“But you’ve got to go to the North End with me and help me explain matters to Nora. You’ve got a smoother tongue than I have and she’ll listen to you.”
So Martin and I started out on our dismal mission. Nora lived on the top floor in one of the tenements. She was a stout, fair-faced woman of twenty-seven with a way of casting her head sidewise when she spoke to me, as if she had trouble with her sight. She stood gazing at us, at that unexpected hour, from behind the ironing-board. The odor of burning cloth reached my nostrils, as she stood wondering. She had burnt the shirtwaist and no amount of frantic rubbing with soap could take the scar out.

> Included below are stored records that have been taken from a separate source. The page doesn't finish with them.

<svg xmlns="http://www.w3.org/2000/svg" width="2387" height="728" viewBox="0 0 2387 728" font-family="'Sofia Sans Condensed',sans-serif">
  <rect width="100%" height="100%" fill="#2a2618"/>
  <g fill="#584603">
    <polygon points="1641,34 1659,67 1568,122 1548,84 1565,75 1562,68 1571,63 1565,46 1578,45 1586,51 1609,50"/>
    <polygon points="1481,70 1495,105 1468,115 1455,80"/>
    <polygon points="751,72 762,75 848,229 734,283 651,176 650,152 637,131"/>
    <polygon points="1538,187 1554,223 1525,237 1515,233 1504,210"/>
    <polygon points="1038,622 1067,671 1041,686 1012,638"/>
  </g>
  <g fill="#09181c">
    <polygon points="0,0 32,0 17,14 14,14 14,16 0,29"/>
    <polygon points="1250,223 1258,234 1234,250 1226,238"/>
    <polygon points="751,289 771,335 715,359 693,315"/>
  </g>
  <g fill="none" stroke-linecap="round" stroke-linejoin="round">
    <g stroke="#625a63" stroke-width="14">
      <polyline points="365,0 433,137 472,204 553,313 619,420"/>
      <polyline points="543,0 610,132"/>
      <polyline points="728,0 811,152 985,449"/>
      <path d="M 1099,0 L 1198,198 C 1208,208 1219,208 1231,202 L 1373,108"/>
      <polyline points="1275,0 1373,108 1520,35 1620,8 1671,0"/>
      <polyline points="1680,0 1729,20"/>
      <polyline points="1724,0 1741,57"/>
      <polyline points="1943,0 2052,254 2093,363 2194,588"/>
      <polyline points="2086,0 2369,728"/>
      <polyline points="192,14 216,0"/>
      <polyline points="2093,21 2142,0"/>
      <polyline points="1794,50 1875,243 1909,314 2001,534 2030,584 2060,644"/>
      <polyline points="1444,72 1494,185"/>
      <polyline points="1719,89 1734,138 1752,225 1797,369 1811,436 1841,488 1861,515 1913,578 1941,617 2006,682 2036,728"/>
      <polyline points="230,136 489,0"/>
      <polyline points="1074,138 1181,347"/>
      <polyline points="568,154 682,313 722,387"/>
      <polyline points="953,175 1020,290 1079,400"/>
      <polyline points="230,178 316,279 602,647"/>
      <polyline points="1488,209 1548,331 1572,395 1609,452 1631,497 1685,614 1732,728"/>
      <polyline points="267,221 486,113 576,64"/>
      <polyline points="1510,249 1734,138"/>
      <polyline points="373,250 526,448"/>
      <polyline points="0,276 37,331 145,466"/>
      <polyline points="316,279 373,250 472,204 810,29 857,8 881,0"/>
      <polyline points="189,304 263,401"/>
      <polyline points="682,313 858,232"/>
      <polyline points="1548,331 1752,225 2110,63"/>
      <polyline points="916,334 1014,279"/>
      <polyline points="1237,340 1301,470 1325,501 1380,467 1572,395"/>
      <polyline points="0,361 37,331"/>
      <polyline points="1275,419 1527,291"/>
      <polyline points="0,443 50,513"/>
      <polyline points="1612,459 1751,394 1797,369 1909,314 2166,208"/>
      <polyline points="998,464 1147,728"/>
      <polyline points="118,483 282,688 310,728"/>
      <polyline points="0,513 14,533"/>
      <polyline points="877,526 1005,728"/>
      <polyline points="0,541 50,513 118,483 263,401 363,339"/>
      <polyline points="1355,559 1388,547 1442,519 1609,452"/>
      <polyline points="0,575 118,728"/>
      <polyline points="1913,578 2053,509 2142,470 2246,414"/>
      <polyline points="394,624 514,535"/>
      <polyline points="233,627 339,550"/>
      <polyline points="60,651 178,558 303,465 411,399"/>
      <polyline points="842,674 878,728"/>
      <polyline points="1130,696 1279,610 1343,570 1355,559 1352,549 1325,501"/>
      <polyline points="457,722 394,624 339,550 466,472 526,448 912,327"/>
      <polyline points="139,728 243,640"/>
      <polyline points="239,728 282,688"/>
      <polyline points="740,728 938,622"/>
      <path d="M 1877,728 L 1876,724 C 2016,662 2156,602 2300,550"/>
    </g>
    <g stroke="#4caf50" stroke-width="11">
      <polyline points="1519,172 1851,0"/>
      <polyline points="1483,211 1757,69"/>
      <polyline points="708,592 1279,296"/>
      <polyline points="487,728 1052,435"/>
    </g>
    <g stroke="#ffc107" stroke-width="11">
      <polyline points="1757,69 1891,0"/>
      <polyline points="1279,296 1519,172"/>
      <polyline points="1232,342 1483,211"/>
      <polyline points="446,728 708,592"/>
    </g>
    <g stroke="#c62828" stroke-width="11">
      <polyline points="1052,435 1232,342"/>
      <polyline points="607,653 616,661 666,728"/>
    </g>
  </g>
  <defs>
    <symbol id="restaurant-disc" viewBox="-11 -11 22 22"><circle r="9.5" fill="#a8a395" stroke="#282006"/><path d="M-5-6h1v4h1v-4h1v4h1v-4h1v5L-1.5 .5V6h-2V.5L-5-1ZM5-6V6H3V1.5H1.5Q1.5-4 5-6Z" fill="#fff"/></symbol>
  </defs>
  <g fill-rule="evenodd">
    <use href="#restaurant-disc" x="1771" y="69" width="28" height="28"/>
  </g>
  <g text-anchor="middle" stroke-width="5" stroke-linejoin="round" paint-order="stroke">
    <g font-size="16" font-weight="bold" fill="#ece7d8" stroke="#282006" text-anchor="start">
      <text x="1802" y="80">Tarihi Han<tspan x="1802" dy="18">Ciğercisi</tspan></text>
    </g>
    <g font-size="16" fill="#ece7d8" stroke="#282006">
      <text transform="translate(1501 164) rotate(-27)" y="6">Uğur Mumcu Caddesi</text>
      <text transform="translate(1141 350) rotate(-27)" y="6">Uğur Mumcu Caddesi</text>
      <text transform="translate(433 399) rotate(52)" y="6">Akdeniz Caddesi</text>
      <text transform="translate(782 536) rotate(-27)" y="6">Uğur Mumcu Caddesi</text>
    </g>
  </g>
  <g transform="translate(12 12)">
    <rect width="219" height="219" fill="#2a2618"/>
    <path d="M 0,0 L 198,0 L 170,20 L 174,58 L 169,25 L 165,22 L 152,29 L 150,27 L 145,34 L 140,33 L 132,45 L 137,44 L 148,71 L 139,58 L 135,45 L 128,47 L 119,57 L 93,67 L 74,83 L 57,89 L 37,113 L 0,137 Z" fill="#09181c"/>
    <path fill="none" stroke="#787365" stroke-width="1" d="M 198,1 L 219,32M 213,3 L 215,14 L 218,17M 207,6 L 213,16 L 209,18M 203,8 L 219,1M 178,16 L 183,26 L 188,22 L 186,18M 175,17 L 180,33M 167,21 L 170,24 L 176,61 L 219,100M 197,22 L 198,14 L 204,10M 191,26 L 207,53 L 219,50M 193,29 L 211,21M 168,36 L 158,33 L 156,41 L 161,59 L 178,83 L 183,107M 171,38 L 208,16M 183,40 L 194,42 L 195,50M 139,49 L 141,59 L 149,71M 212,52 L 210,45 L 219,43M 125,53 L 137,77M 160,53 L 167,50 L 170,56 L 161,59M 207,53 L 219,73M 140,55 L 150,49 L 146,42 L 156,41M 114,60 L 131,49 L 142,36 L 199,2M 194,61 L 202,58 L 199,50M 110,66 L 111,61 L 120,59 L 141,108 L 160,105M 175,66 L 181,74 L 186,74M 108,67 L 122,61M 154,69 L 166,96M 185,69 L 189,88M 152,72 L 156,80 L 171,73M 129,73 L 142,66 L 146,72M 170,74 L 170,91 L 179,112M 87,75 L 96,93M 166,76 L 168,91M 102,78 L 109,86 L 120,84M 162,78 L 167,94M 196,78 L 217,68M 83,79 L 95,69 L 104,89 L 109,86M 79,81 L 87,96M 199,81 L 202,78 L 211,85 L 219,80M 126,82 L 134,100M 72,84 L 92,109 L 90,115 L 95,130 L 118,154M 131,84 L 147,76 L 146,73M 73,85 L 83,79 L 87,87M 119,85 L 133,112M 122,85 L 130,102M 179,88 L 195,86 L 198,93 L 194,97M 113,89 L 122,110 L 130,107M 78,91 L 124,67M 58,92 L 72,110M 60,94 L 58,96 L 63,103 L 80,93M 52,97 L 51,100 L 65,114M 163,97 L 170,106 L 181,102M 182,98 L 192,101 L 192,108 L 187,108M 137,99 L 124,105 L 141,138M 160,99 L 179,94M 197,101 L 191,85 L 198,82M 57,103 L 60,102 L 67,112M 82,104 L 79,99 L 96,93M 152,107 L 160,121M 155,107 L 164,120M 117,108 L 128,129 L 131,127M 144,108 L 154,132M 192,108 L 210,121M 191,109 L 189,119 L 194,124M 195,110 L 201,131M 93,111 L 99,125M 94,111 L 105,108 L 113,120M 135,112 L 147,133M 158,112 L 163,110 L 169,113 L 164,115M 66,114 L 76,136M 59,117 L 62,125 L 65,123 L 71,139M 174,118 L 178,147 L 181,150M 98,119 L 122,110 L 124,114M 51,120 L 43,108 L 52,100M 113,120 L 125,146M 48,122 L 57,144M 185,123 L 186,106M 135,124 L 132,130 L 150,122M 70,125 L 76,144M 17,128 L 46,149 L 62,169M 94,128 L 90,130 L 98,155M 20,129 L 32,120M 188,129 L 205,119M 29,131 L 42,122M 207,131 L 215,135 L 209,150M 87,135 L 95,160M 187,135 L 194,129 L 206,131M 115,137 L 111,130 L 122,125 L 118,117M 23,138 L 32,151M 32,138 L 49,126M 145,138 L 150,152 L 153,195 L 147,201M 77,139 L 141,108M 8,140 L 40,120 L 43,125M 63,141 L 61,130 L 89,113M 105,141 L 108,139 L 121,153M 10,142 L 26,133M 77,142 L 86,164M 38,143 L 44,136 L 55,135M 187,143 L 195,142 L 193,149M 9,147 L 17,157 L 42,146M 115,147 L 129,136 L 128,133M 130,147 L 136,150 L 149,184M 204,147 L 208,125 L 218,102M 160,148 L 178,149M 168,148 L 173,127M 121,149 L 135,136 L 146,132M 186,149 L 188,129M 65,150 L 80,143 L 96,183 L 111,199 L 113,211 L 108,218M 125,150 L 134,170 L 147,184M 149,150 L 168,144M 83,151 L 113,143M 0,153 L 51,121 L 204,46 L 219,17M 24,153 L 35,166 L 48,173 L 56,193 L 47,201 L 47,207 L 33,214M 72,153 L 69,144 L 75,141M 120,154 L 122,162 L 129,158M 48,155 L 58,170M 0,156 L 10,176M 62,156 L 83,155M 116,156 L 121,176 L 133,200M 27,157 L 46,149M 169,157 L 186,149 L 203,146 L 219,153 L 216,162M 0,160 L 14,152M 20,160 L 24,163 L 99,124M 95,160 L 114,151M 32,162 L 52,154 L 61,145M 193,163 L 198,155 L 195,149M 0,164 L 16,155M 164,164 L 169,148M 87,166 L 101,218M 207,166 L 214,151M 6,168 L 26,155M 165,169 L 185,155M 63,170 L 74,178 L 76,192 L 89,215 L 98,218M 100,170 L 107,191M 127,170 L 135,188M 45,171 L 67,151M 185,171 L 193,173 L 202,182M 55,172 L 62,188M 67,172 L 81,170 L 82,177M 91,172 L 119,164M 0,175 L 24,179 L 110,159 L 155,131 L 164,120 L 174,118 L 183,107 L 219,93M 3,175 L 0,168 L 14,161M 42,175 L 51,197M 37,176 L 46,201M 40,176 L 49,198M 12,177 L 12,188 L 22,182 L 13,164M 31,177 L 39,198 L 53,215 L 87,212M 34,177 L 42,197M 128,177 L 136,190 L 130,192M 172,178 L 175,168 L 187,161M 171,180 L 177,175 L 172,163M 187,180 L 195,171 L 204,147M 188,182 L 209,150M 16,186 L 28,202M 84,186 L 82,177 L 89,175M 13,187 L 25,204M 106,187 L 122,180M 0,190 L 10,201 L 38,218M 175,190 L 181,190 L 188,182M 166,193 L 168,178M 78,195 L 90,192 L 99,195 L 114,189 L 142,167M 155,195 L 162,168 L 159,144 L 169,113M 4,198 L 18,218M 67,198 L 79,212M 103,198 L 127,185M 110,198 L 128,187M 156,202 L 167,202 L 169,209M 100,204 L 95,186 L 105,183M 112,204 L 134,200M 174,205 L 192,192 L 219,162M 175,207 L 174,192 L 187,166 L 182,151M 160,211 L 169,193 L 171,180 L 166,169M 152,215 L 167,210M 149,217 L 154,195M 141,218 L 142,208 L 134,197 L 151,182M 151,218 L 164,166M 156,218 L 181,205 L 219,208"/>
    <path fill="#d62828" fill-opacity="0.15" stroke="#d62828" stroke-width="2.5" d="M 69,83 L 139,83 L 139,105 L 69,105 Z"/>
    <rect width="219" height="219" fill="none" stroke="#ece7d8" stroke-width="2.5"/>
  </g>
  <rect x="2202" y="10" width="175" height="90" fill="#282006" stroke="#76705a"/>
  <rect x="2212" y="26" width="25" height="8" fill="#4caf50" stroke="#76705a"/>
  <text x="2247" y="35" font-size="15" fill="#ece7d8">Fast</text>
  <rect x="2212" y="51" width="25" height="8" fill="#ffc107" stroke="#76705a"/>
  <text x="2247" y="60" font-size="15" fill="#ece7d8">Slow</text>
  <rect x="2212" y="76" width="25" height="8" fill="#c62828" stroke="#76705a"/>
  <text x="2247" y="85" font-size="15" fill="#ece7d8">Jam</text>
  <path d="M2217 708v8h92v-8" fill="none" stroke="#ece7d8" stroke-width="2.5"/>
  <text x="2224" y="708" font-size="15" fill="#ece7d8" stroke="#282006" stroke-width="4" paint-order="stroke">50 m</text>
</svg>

She dismissed us to the parlor while she put on a more presentable dress. Martin said not a word to me; but he pointed dumbly to his photograph in a place of honor on the mantel.

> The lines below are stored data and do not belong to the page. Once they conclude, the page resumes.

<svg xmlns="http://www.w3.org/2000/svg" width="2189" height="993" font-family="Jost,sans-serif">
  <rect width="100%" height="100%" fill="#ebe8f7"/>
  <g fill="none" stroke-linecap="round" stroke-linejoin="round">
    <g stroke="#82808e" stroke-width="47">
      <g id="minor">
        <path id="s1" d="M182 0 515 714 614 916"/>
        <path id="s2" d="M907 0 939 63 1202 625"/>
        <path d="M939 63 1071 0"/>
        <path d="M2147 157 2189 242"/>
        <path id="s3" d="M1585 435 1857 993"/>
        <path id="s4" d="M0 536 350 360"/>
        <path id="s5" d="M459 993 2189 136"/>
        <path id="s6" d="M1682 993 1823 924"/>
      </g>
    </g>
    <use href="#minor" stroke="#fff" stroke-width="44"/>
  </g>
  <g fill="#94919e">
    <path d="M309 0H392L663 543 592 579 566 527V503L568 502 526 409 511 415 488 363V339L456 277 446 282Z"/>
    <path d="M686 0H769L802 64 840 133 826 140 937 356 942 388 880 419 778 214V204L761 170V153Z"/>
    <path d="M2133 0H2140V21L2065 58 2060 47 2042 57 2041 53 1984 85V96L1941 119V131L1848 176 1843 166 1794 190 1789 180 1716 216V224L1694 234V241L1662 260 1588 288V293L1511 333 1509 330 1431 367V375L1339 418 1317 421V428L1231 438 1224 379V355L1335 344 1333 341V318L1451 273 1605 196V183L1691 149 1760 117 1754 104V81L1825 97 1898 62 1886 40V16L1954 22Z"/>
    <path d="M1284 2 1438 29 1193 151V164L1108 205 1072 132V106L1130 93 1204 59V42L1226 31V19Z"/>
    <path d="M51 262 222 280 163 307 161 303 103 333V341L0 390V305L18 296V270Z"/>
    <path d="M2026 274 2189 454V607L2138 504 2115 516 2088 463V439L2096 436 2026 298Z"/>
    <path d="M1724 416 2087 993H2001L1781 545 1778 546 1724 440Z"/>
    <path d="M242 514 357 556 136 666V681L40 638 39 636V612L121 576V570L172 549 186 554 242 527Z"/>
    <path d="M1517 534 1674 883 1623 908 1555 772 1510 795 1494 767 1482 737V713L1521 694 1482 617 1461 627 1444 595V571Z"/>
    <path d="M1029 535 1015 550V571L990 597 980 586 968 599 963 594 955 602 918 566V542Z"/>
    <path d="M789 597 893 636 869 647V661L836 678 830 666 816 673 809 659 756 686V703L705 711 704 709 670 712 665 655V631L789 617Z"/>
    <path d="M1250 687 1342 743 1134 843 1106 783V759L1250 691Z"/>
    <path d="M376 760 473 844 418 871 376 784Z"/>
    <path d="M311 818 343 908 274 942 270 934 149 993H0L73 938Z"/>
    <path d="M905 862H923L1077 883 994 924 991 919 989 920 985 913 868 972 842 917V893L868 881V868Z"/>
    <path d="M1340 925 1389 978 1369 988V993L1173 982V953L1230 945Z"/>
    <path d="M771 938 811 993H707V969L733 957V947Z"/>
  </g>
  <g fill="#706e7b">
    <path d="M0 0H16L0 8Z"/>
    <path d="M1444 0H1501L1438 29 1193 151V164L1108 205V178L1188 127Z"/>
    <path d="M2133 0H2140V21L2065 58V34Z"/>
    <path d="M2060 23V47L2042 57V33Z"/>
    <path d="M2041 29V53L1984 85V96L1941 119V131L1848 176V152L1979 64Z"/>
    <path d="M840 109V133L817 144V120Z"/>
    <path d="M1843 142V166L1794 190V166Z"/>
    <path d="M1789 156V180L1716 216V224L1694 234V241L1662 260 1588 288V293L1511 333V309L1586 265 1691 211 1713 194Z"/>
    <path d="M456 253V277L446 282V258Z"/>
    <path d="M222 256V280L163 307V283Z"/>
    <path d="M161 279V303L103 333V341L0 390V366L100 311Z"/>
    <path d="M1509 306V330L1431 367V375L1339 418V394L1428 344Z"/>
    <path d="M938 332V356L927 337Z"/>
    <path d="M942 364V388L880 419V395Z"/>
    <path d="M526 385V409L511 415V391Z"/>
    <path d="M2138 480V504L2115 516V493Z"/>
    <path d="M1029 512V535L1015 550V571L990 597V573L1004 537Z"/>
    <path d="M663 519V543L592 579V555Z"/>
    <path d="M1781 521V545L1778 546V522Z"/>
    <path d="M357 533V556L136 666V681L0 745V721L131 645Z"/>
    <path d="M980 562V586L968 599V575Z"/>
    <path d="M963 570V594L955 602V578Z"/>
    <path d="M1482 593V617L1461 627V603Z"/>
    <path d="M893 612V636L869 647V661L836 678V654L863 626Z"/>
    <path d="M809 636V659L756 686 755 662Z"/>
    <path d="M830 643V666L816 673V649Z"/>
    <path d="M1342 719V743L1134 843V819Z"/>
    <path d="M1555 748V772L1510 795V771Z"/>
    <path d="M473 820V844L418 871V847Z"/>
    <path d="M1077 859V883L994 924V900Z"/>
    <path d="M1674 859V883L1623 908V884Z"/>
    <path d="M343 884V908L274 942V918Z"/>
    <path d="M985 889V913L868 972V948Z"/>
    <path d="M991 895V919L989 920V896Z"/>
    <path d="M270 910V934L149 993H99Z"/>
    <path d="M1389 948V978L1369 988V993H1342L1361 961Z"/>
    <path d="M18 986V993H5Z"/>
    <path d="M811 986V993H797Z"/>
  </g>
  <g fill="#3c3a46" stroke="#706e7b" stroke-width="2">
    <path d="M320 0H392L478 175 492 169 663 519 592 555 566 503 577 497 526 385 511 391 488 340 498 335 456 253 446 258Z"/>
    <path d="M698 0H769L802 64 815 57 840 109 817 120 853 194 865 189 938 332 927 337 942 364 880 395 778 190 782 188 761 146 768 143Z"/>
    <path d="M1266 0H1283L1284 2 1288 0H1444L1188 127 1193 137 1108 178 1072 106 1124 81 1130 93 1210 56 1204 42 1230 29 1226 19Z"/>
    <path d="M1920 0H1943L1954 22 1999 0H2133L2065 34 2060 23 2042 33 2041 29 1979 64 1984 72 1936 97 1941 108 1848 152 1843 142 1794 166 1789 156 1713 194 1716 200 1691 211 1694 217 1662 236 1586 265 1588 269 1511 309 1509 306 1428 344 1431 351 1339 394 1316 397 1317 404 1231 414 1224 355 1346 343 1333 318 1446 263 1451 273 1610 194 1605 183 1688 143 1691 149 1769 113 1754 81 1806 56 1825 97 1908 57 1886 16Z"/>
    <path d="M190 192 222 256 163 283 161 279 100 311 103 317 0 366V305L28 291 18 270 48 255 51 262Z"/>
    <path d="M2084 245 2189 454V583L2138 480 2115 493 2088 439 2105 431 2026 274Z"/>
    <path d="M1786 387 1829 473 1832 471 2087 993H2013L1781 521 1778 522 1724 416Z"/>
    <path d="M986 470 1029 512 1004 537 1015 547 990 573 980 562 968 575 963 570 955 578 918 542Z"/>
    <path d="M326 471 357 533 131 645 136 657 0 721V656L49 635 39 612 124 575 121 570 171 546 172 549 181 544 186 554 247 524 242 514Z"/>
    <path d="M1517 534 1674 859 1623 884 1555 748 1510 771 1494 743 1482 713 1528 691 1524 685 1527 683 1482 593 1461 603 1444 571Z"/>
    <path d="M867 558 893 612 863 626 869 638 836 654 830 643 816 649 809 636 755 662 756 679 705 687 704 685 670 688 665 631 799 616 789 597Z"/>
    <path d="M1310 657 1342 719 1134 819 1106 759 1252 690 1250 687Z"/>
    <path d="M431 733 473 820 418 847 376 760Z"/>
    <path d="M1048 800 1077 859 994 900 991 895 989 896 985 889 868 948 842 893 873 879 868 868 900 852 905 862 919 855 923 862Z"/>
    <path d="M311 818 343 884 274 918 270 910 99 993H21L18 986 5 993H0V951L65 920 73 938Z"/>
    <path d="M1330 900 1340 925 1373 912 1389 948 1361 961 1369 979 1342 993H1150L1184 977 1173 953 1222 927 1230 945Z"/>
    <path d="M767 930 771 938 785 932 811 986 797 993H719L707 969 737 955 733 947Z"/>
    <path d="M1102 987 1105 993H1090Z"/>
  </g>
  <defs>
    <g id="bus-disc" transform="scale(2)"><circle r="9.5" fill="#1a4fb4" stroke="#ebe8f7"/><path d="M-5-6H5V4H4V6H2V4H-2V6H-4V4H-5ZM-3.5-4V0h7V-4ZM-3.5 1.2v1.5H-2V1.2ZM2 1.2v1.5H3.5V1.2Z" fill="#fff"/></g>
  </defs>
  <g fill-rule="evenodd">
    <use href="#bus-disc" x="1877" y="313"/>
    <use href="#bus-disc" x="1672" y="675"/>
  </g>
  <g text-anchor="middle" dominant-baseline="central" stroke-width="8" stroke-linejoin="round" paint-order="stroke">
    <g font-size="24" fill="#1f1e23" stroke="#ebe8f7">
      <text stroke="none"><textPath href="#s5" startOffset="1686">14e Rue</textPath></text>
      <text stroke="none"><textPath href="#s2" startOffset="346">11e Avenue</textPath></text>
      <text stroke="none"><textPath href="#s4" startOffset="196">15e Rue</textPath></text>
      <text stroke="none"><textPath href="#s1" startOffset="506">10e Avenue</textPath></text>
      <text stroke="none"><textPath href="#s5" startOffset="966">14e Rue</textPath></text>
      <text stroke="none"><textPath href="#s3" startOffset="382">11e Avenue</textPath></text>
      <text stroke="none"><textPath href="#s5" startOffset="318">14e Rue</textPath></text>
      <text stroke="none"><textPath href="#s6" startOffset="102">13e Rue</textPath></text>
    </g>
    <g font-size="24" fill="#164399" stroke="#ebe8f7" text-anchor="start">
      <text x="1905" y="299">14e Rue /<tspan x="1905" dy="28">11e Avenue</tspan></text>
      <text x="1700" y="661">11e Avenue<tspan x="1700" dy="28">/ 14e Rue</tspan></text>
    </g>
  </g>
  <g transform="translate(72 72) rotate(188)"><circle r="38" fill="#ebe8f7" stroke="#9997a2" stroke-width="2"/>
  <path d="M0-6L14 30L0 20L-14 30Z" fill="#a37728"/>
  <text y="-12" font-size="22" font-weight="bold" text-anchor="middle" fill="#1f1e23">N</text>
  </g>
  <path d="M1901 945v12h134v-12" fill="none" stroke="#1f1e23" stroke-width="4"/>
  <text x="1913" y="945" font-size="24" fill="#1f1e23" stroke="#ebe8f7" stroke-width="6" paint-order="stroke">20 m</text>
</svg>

Nora came into the room exclaiming:
“Why, Martin, didn’t you let me know? What’s the matter?”
Martin started to speak; but could not. He nodded to me.
Carefully, painfully, hesitantly, I outlined Martin’s ambition to Nora. More than that I explained the reasonableness of it, the prime importance of it to their later fortunes. I tried to paint in glowing terms the high station to which Nora, through Martin, might be exalted. I leaped from point to point with enthusiastic eloquence, when the theme had mastered me. But when I had concluded, and was looking eagerly into the young woman’s face for a favorable sign, she gasped, then in a cold voice she said:
“Oh, yes, it’s all right for him; but don’t I know that if he goes to college he’ll meet other girls, better looking, better dressed, better educated than I am, or can ever hope to be. Suppose I don’t break off this engagement now, how am I to know that he’ll not forget me, throw me over. Have you thought of that in all your plans?”
“Martin’s a man of his word, I suppose,” I protested.
“You’d find me true, Nora,” declared Martin.